Parts of the exercise
a. In the headlight wiring post below, what part does the author say does not fit through the factory bezel?
b. Using the headlight wiring post below, say whether each statement agrees with it, answering yes or no and quoting the deciding words: (i) The author drilled the bezel hole bigger. (ii) The factory LED diode board has to be unscrewed. (iii) The author fed the wire through the side-marker bulb hole.
c. Please pick up the headlight wiring post below at the point where it stops and keep writing it.
(Excerpt provided)
I've found it incredibly frustrating trying to find the exact wiring information for the 2015+ WRX Limited and STI LED (black housing) headlights so I'm posting this to help those who bought Diode Dynamics or Morimoto switchback DRL's and need help wiring them to work as DRL's.

Step 1:First step is removing the bumper. Best covered in this YouTube video by Subispeed:


Step 2: Remove the headlight housings from the car and separate the lenses and bezel with the C-light. This step is best covered in this Subispeed video:

http://youtu.be/-9_pUDO6kjo

Diode Dynamics also posted a video on how to separate the housings and wire the C-light's for the base/premium model located here:


Now for the WRX Limited / STI LED housing-specific info!

Step 3:Remove factory C-light LED & diffuser
Upon separating the bezel, you'll notice there is a light diffuser that comes in the factory housing. It uses a few tabs on the back of the bezel to pop out. I don't recall this being mentioned in any previous write-up's or videos but here is a picture of what it looks like:

http://i.imgur.com/I2WSqXa.jpg

Also the factory LED Diode board will get in the way of the new C-light harness so you have to unscrew it:

http://i.imgur.com/rwwuA4u.jpg

http://i.imgur.com/84LYMgT.jpg

Picture of removed parts:
http://i.imgur.com/tMwo4J8.jpg


Step 4: Feeding the C-light Harness through Headlight Housing

Next, I discovered that the Diode Dynamics harness plug for the C-light does not fit through the factory bezel. Your options are 1: Drill the bezel hole bigger or 2: separate or splice the wiring harness so you can feed the wires through the smaller hole. I chose to cut & splice some disconnect terminals onto mine that could fit through the hole. I pulled back the heatshrink/mesh on the harness to expose more wiring for the splicing:

Hole too small for harness:
http://i.imgur.com/ziMGD27.jpg

My solution:
http://i.imgur.com/aSNOJGf.jpg

NOTE: If you can figure out a way to pull the wire pins out of the plug then by all means do that. I couldn't get the pins to pop out of the plug so I went the splice route. Here is an awesome post by paulsen93 covering that:

http://forums.nasioc.com/forums/show...postcount=2622

The above post also covers putting a rubber grommet and feeding the harness through the C-light bulb hole plug on the Limited/STI headlight housings. I didn't see this post until I was done so I ended up removing my side-marker bulb and feeding the wire through that hole and using silicone to seal it.
(End Excerpt provided)
(Study material)
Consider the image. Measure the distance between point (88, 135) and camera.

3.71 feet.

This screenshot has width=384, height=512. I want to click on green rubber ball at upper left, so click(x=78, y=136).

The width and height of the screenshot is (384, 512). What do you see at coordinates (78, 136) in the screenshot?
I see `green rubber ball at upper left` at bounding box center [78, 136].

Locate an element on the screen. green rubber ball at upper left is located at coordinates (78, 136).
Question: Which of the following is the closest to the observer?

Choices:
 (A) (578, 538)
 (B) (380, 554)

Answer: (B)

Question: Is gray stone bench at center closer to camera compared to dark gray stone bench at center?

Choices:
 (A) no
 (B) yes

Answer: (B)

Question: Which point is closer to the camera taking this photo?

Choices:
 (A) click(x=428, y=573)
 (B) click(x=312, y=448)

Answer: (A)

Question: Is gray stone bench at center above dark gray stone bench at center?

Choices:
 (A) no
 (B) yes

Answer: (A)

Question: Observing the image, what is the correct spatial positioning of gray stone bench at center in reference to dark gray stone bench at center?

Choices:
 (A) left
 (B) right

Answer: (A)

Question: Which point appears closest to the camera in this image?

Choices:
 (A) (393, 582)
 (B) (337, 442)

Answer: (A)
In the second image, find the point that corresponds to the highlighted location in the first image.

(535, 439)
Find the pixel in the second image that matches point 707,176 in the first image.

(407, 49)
(End Study material)
(Study material)
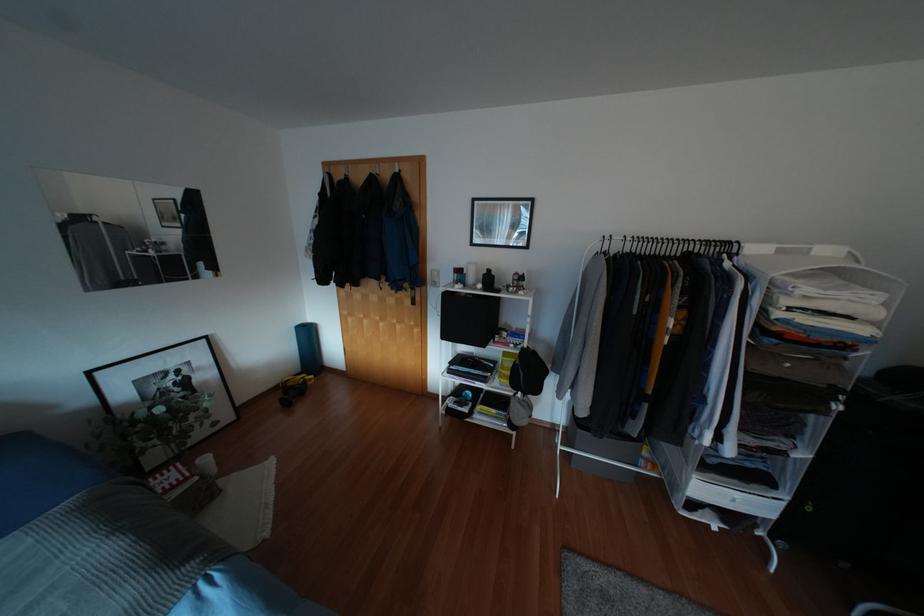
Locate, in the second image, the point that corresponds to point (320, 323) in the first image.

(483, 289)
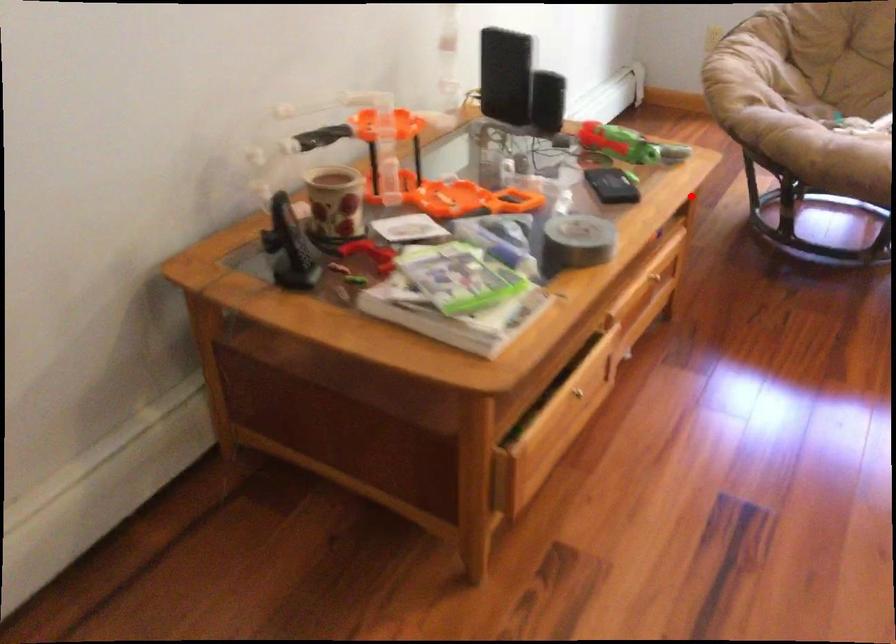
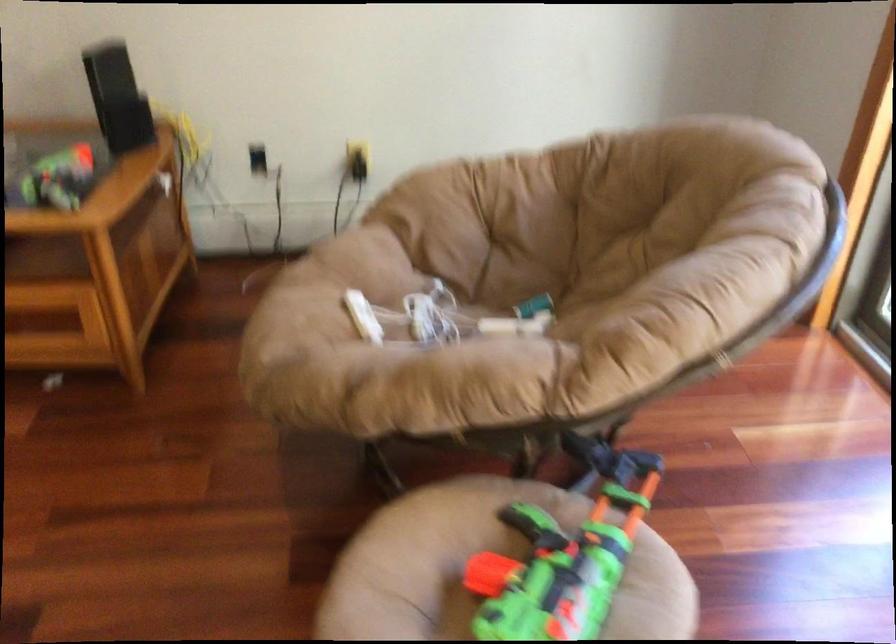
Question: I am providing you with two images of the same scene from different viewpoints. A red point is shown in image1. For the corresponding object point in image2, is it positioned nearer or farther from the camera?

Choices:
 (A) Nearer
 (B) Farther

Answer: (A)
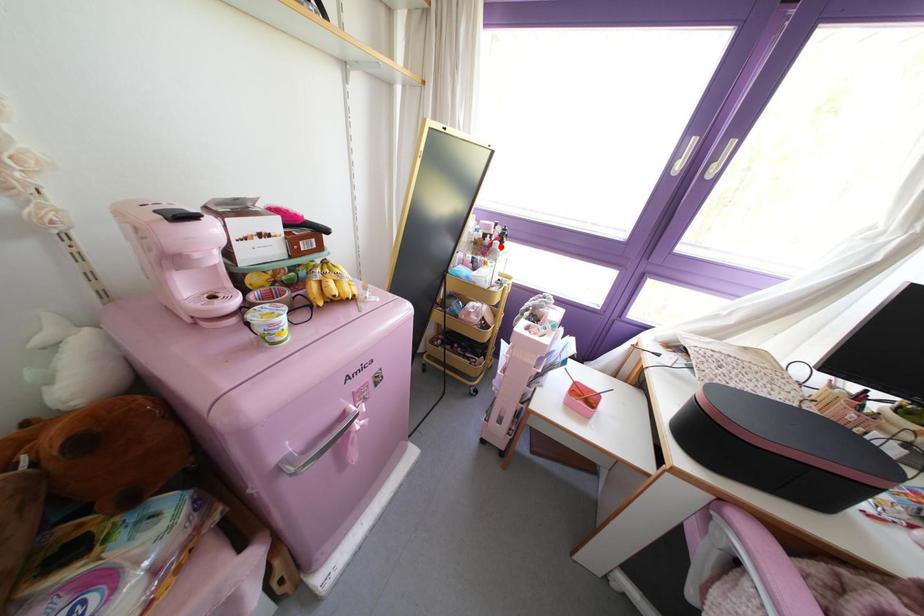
(End Study material)
(Study material)
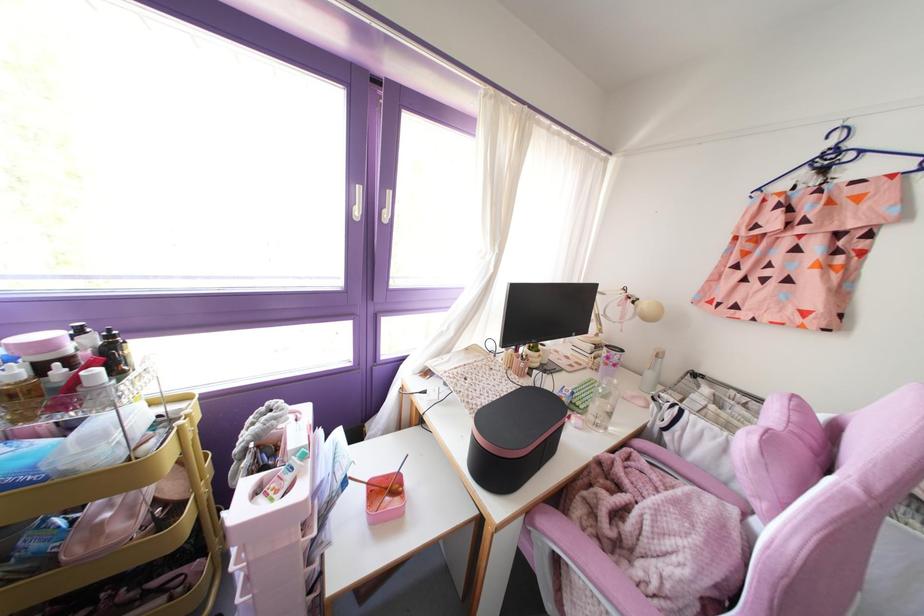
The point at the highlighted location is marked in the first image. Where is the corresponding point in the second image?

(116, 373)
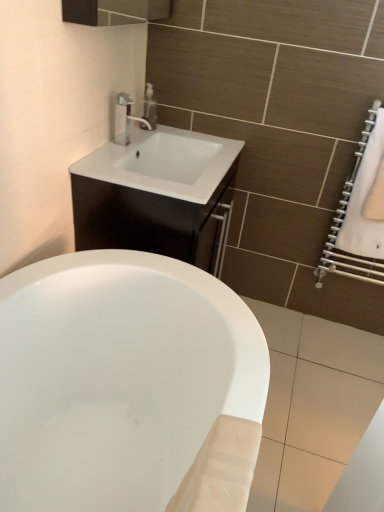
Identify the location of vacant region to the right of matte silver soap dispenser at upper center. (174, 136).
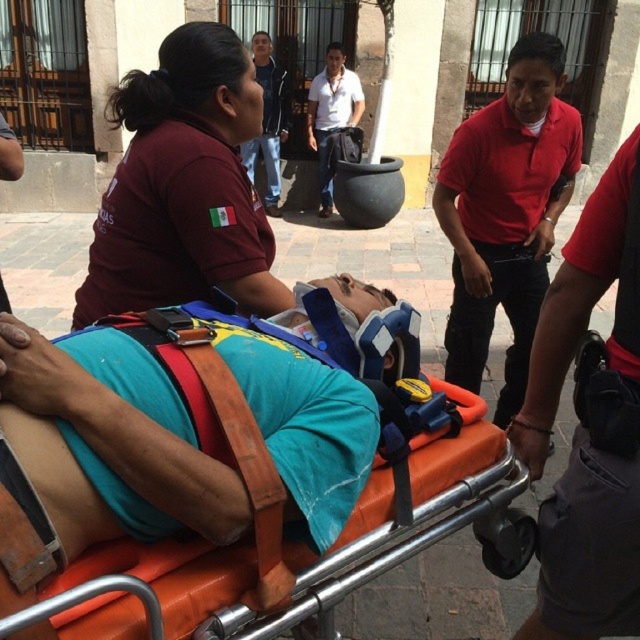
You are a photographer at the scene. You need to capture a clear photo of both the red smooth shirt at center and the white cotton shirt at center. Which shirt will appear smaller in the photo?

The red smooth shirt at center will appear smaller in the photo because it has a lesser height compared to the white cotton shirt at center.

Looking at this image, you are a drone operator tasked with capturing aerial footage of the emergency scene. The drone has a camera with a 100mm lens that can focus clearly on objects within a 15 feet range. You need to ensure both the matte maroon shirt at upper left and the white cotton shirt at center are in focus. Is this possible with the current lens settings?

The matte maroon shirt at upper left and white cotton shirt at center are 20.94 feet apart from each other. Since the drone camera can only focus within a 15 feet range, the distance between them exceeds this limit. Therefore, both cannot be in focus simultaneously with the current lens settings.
(End Study material)
Results for the exercise
a. The Diode Dynamics harness plug for the C-light.

b.
(i) No: "I chose to cut & splice some disconnect terminals onto mine that could fit through the hole."
(ii) Yes: "the factory LED Diode board will get in the way of the new C-light harness so you have to unscrew it"
(iii) Yes: "I ended up removing my side-marker bulb and feeding the wire through that hole and using silicone to seal it."

c.
Step 5: Wiring Information

Now for the WIRING of the 4-wire harness. The wires are as follows:

Diode Dynamics Harness:
White -> Parking Light feed
Black -> Ground
Yellow -> Turn signal feed
Red -> DRL feed

WHITE Parking Light and BLACK Ground wires:
On my 2015 WRX I tapped the white and black feeds into the sidemarker harness on the back of my headlight housing using Diode Dynamics included self-tapping terminals. It is entirely up to you how you tap these wires. You could use a bulb adapter in the bulb socket if you did not want to splice into your existing wiring.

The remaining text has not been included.